▶ _Job_
The required output is the stretch from the line containing "## Subheader" through the line containing "CNPJ informado já" in the records below, unaltered and with no pictures.

━━━ Data in this exercise ━━━

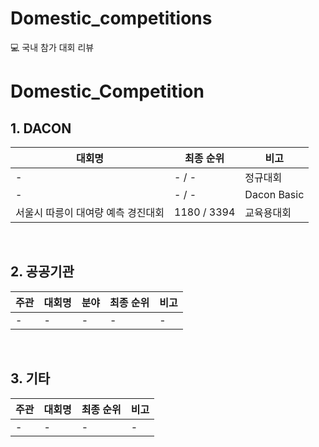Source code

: # Domestic_competitions
💻 국내 참가 대회 리뷰
# Domestic_Competition

## 1. DACON
|대회명|최종 순위|비고|
|-|-|-|
|-|- / -|정규대회|
|-|- / -|Dacon Basic|
|서울시 따릉이 대여량 예측 경진대회|1180 / 3394|교육용대회|

<br>

## 2. 공공기관
|주관|대회명|분야|최종 순위|비고|
|---|---|---|---|---|
|-|-|-|-|-|
<br>

## 3. 기타
|주관|대회명|최종 순위|비고|
|--|--|--|--|
-|-|-|-|
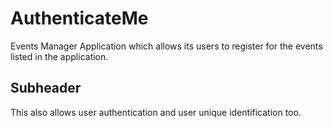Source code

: # AuthenticateMe
Events Manager Application which allows its users to register for the events listed in the application. 
## Subheader
This also allows user authentication and user unique identification too.

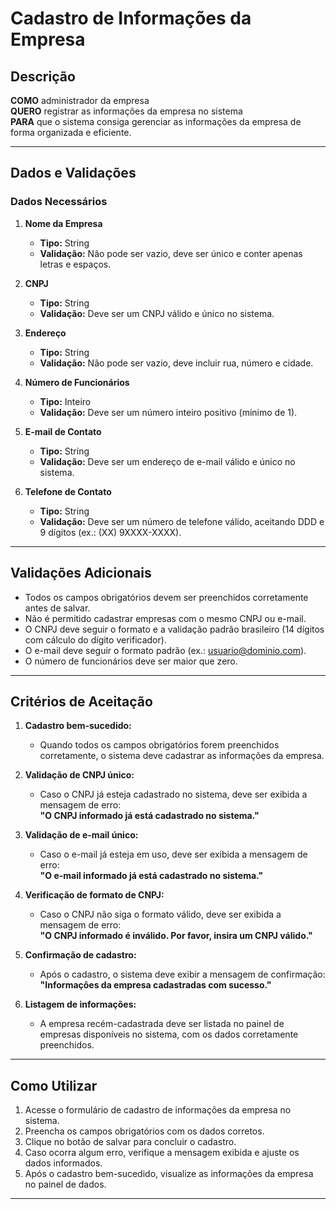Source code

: # Cadastro de Informações da Empresa

## Descrição

**COMO** administrador da empresa  
**QUERO** registrar as informações da empresa no sistema  
**PARA** que o sistema consiga gerenciar as informações da empresa de forma organizada e eficiente.

---

## Dados e Validações

### Dados Necessários

1. **Nome da Empresa**
   - **Tipo:** String  
   - **Validação:** Não pode ser vazio, deve ser único e conter apenas letras e espaços.

2. **CNPJ**
   - **Tipo:** String  
   - **Validação:** Deve ser um CNPJ válido e único no sistema.

3. **Endereço**
   - **Tipo:** String  
   - **Validação:** Não pode ser vazio, deve incluir rua, número e cidade.

4. **Número de Funcionários**
   - **Tipo:** Inteiro  
   - **Validação:** Deve ser um número inteiro positivo (mínimo de 1).

5. **E-mail de Contato**
   - **Tipo:** String  
   - **Validação:** Deve ser um endereço de e-mail válido e único no sistema.

6. **Telefone de Contato**
   - **Tipo:** String  
   - **Validação:** Deve ser um número de telefone válido, aceitando DDD e 9 dígitos (ex.: (XX) 9XXXX-XXXX).

---

## Validações Adicionais

- Todos os campos obrigatórios devem ser preenchidos corretamente antes de salvar.  
- Não é permitido cadastrar empresas com o mesmo CNPJ ou e-mail.  
- O CNPJ deve seguir o formato e a validação padrão brasileiro (14 dígitos com cálculo do dígito verificador).  
- O e-mail deve seguir o formato padrão (ex.: usuario@dominio.com).  
- O número de funcionários deve ser maior que zero.

---

## Critérios de Aceitação

1. **Cadastro bem-sucedido:**  
   - Quando todos os campos obrigatórios forem preenchidos corretamente, o sistema deve cadastrar as informações da empresa.  

2. **Validação de CNPJ único:**  
   - Caso o CNPJ já esteja cadastrado no sistema, deve ser exibida a mensagem de erro:  
     **"O CNPJ informado já está cadastrado no sistema."**

3. **Validação de e-mail único:**  
   - Caso o e-mail já esteja em uso, deve ser exibida a mensagem de erro:  
     **"O e-mail informado já está cadastrado no sistema."**

4. **Verificação de formato de CNPJ:**  
   - Caso o CNPJ não siga o formato válido, deve ser exibida a mensagem de erro:  
     **"O CNPJ informado é inválido. Por favor, insira um CNPJ válido."**

5. **Confirmação de cadastro:**  
   - Após o cadastro, o sistema deve exibir a mensagem de confirmação:  
     **"Informações da empresa cadastradas com sucesso."**

6. **Listagem de informações:**  
   - A empresa recém-cadastrada deve ser listada no painel de empresas disponíveis no sistema, com os dados corretamente preenchidos.

---

## Como Utilizar

1. Acesse o formulário de cadastro de informações da empresa no sistema.
2. Preencha os campos obrigatórios com os dados corretos.
3. Clique no botão de salvar para concluir o cadastro.
4. Caso ocorra algum erro, verifique a mensagem exibida e ajuste os dados informados.
5. Após o cadastro bem-sucedido, visualize as informações da empresa no painel de dados.

---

━━━

▶ _Written answer_
## Subheader
This also allows user authentication and user unique identification too.

Source code

: # Cadastro de Informações da Empresa

## Descrição

**COMO** administrador da empresa  
**QUERO** registrar as informações da empresa no sistema  
**PARA** que o sistema consiga gerenciar as informações da empresa de forma organizada e eficiente.

---

## Dados e Validações

### Dados Necessários

1. **Nome da Empresa**
   - **Tipo:** String  
   - **Validação:** Não pode ser vazio, deve ser único e conter apenas letras e espaços.

2. **CNPJ**
   - **Tipo:** String  
   - **Validação:** Deve ser um CNPJ válido e único no sistema.

3. **Endereço**
   - **Tipo:** String  
   - **Validação:** Não pode ser vazio, deve incluir rua, número e cidade.

4. **Número de Funcionários**
   - **Tipo:** Inteiro  
   - **Validação:** Deve ser um número inteiro positivo (mínimo de 1).

5. **E-mail de Contato**
   - **Tipo:** String  
   - **Validação:** Deve ser um endereço de e-mail válido e único no sistema.

6. **Telefone de Contato**
   - **Tipo:** String  
   - **Validação:** Deve ser um número de telefone válido, aceitando DDD e 9 dígitos (ex.: (XX) 9XXXX-XXXX).

---

## Validações Adicionais

- Todos os campos obrigatórios devem ser preenchidos corretamente antes de salvar.  
- Não é permitido cadastrar empresas com o mesmo CNPJ ou e-mail.  
- O CNPJ deve seguir o formato e a validação padrão brasileiro (14 dígitos com cálculo do dígito verificador).  
- O e-mail deve seguir o formato padrão (ex.: usuario@dominio.com).  
- O número de funcionários deve ser maior que zero.

---

## Critérios de Aceitação

1. **Cadastro bem-sucedido:**  
   - Quando todos os campos obrigatórios forem preenchidos corretamente, o sistema deve cadastrar as informações da empresa.  

2. **Validação de CNPJ único:**  
   - Caso o CNPJ já esteja cadastrado no sistema, deve ser exibida a mensagem de erro:  
     **"O CNPJ informado já está cadastrado no sistema."**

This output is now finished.